Hart an der Belastungsgrenze

Ehrung langjähriger Mitglieder und Übergabe von BRK-Ehrennadeln (von links): Bereitschaftsleister Wolfgang Potsch, Michael Baumer, Elisabeth Habrich, Christian Miodecki, Josef Preissl, Marga Schlosser, Erwin Neger, Armin Troglauer, Mathias Schwarz, Brigitte Troglauer und Bürgermeister Martin Preuß. Bild: gf

Mit über 29 000 Dienststunden kommt die BRK-Bereitschaft Amberg an die Grenze ihrer Leistungsfähigkeit. Selbst wenn zum Vorjahr die Mitgliederzahl von 140 auf 158 anstieg, ist grundsätzlich in allen Bereichen ein Mehr von fast 30 Prozent feststellbar, betonte Bereitschaftsleiter Wolfgang Potsch.

Bei der Jahreshauptversammlung der BRK-Bereitschaft Amberg im BRK-Haus zeigte sich Bürgermeister Martin Preuß von den ehrenamtlich geleisteten Dienststunden und den Berichten mehr als beeindruckt. Er überreichte ein "Flachpräsent" der Stadt Amberg, das bei Weitem die Arbeit der BRK-Bereitschaft nicht abgelten könne.

Hoch angesehen

Hoch angesehen und geschätzt sei das BRK in der Bevölkerung, betonte Martin Preuß und er hoffe nur, dass alle BRK-Helfer immer unfallfrei und wohlbehalten von ihren Einsätzen zurückkehren können. Kreisbereitschaftsleiter Dieter Hauenstein meinte, die Arbeit der Bereitschaft Amberg verdiene höchstes Lob und er werde sie selbstverständlich bei seinen finanziellen Möglichkeiten unterstützen.

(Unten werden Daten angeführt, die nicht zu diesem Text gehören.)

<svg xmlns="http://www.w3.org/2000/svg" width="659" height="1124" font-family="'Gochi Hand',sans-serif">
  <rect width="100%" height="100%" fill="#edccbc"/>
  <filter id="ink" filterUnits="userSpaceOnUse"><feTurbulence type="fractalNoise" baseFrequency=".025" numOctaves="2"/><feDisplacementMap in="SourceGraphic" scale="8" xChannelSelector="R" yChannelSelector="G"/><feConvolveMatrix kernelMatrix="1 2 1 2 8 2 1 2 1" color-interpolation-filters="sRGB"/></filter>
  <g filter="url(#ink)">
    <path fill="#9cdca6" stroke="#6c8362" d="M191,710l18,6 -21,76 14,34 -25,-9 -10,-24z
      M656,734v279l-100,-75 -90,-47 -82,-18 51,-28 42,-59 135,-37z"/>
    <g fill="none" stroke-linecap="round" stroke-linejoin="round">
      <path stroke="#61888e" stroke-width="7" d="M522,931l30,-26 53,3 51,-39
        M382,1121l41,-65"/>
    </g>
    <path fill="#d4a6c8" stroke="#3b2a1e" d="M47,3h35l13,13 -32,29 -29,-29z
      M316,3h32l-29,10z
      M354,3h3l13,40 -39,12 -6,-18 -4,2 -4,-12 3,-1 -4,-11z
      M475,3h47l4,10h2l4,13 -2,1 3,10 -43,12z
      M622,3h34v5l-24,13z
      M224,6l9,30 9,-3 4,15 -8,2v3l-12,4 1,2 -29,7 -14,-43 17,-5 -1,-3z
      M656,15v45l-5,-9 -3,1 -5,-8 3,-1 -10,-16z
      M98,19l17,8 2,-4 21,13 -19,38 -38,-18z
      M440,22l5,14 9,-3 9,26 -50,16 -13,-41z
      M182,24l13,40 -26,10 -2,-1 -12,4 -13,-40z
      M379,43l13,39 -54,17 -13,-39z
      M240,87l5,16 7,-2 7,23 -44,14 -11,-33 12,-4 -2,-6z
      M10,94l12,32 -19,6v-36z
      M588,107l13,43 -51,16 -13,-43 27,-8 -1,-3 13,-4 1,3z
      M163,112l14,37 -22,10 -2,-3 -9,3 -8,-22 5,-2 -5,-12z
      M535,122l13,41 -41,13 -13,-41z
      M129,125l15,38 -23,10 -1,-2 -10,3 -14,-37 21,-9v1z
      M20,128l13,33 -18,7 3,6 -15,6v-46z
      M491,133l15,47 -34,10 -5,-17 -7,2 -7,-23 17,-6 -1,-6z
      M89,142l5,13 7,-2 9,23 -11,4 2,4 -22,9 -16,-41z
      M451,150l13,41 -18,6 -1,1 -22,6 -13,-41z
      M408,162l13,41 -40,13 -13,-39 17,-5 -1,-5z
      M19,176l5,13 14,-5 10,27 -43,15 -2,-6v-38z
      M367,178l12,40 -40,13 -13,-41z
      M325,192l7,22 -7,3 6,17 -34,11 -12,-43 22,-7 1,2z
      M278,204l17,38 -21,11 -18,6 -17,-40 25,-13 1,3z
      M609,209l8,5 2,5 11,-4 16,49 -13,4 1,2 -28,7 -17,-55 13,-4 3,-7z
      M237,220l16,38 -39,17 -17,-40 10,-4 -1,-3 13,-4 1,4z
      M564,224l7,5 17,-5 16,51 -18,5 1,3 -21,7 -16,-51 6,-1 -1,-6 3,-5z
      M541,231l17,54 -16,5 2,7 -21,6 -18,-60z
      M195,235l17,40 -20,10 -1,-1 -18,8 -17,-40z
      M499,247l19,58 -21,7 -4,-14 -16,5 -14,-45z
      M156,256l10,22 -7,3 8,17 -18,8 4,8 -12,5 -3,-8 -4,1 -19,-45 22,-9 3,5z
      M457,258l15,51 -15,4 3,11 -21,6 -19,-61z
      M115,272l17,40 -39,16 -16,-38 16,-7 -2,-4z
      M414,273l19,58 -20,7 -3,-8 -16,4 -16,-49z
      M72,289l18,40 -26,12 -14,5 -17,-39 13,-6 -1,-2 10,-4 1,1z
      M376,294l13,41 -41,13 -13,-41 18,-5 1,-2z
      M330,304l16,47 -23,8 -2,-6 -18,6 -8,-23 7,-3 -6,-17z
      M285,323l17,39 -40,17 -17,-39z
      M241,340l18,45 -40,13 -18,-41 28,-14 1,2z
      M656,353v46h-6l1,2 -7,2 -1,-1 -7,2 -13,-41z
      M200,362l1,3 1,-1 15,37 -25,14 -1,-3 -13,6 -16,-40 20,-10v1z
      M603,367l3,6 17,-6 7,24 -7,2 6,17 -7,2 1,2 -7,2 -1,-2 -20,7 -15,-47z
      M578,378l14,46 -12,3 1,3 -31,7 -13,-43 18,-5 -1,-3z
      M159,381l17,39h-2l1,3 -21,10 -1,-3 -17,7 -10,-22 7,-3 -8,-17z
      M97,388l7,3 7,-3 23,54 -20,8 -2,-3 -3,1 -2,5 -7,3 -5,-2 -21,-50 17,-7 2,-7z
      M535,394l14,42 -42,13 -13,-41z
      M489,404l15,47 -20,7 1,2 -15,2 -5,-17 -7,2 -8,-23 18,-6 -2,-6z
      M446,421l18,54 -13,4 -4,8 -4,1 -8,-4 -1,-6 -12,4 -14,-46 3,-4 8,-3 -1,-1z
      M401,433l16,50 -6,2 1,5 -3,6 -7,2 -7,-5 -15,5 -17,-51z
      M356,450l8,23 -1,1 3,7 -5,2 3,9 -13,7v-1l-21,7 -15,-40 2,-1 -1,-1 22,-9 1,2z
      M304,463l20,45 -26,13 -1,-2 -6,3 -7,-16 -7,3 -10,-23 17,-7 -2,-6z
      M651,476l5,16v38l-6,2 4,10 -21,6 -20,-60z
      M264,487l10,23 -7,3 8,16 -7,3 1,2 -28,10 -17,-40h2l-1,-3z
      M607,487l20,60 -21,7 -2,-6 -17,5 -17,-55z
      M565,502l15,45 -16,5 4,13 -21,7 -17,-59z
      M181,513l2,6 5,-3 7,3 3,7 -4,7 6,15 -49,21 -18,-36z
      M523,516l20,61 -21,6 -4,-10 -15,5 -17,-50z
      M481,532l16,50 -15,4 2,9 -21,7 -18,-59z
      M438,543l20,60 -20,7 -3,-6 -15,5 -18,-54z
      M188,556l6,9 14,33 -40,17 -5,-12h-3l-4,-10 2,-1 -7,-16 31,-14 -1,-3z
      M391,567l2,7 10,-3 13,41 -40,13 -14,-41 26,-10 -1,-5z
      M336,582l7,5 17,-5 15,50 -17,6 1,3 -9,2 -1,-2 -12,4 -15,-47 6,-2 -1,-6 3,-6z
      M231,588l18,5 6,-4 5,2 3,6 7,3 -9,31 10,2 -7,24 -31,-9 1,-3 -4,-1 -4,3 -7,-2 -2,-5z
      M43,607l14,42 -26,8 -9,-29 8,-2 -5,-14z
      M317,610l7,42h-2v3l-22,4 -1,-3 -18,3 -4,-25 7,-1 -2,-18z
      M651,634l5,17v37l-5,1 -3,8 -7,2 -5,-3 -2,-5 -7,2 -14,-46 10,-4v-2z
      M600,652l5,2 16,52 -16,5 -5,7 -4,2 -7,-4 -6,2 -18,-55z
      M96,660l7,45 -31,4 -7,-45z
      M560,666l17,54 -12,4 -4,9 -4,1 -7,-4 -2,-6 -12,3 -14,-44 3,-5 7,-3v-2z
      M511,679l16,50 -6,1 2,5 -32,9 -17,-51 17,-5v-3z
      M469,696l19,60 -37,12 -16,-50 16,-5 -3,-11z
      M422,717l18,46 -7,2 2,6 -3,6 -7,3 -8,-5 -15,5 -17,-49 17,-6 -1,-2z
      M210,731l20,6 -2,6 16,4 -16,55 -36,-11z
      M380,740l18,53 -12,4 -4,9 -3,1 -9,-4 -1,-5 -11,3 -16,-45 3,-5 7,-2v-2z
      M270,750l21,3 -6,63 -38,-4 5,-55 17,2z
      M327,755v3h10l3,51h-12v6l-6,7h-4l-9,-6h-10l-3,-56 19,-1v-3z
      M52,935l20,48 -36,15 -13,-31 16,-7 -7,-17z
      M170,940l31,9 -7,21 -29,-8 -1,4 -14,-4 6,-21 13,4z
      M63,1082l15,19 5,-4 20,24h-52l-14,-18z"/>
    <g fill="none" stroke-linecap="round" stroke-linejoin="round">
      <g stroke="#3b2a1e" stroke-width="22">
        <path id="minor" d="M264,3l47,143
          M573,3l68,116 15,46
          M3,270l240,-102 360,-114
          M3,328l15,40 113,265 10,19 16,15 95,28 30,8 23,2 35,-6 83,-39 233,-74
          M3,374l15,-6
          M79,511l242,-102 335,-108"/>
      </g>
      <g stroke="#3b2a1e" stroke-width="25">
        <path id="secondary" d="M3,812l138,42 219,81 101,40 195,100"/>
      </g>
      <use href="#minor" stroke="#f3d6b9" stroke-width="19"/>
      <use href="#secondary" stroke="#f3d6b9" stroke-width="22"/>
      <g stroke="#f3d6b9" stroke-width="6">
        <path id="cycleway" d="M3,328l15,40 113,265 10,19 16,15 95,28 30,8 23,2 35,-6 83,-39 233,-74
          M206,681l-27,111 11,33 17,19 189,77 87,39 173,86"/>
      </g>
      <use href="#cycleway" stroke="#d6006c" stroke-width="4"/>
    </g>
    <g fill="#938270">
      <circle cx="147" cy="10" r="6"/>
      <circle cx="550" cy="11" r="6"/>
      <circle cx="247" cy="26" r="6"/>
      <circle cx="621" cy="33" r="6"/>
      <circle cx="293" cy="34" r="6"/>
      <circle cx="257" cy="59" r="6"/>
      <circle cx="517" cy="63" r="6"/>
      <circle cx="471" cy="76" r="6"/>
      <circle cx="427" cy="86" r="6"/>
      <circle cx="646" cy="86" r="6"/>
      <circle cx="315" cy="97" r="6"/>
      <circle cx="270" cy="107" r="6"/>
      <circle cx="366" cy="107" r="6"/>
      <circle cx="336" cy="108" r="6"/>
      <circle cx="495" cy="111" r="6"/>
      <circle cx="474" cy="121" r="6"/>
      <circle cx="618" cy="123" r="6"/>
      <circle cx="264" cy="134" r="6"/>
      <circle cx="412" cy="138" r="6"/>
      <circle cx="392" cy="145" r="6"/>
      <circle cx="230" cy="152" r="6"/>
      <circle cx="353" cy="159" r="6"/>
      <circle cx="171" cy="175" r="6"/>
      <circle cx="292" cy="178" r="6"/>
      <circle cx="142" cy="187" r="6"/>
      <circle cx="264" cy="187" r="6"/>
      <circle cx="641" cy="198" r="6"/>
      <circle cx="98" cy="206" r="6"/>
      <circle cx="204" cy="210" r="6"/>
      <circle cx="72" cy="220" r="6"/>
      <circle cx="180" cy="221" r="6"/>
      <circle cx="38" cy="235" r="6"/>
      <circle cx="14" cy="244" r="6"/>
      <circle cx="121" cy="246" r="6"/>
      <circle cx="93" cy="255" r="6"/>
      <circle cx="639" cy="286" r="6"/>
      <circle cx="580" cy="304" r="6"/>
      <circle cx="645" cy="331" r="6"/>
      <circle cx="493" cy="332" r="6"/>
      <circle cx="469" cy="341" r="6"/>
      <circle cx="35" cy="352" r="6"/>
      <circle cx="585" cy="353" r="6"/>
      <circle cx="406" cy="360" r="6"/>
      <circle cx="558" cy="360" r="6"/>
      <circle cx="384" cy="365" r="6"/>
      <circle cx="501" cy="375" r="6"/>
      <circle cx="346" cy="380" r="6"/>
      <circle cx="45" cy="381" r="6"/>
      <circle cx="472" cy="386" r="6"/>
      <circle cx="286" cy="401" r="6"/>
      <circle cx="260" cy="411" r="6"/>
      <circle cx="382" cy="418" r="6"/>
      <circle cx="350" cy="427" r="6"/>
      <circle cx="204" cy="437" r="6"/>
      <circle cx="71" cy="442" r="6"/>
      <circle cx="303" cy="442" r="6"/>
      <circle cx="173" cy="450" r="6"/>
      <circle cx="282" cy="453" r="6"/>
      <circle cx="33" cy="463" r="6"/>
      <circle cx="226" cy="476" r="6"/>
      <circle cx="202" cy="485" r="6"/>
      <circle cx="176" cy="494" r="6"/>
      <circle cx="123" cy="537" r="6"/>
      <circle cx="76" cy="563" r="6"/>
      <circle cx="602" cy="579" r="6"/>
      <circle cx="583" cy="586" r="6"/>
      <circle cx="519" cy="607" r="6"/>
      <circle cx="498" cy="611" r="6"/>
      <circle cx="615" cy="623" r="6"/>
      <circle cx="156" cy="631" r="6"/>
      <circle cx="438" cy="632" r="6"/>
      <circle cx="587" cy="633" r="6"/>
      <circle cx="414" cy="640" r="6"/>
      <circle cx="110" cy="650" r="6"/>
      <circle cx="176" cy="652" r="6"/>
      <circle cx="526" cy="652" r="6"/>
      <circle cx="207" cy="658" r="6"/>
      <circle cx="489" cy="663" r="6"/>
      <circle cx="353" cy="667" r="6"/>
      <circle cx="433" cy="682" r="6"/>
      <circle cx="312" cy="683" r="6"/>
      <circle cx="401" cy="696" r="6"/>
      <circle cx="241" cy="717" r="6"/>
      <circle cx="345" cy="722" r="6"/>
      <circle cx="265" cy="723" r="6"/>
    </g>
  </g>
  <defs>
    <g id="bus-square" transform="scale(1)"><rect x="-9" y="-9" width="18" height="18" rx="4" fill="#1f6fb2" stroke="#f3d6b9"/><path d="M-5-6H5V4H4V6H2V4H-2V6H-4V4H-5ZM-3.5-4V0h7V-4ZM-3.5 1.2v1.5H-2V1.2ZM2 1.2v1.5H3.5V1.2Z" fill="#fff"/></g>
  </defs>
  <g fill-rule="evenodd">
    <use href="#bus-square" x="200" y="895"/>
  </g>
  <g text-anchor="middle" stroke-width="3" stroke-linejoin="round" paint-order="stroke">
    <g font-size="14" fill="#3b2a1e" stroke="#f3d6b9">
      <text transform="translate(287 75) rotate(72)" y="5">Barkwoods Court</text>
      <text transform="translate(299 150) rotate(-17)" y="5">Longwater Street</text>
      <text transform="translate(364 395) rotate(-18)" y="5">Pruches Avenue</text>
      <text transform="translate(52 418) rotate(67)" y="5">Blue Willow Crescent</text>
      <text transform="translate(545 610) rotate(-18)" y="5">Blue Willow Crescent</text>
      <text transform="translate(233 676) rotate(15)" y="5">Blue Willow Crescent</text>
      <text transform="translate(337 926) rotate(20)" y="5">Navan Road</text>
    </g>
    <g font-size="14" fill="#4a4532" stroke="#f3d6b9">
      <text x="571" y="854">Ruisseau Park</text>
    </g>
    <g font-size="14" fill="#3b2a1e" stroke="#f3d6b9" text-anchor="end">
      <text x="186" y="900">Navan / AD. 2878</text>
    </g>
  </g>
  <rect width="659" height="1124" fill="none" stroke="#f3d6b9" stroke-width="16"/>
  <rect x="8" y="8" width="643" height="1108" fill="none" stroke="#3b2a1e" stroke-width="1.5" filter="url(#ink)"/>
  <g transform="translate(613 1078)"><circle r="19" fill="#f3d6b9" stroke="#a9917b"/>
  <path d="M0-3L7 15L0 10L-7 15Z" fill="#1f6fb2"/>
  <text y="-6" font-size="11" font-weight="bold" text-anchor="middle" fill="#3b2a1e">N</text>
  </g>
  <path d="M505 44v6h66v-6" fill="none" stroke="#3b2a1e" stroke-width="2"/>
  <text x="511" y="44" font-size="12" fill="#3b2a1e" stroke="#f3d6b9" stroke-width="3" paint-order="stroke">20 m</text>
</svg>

186 Mitglieder zähle die Bereitschaft Amberg derzeit, betonte die stellvertretende Bereitschaftsleiterin Beate Kraus, 77 Frauen und 109 Männer, 158 aktive ehrenamtliche Helfer, 28 passive. Positiv anzumerken sei, dass im Vergleich zum Vorjahr 18 neue BRK-Helfer hinzu gekommen seien.

Zum G7-Gipfel

Zur Aus- und Fortbildung meinte Beate Kraus, dass 15 Teilnehmer die Sanitätsausbildung abgeschlossen haben, neun den Fachlehrgang Rettungsdienst. Weitere 17 BRK-Mitglieder würden derzeit den 160-stündigen Fahrlehrgang Rettungsdienst absolvieren und Ende März die Prüfung ablegen. Das Jahr 2015 werde sicher nicht ruhiger, denn für den G7-Gipfel müssten die BRK-Bereitschaften Amberg, Sulzbach-Rosenberg und Auerbach Einsatzeinheiten bereitstellen. Die Einführung des Digitalfunks werde die Bereitschaft des Roten Kreuzes belasten, außerdem müsse neue Einsatzkleidung beschafft werden, die pro Helfer mit knapp über 200 Euro zu Buche schlage.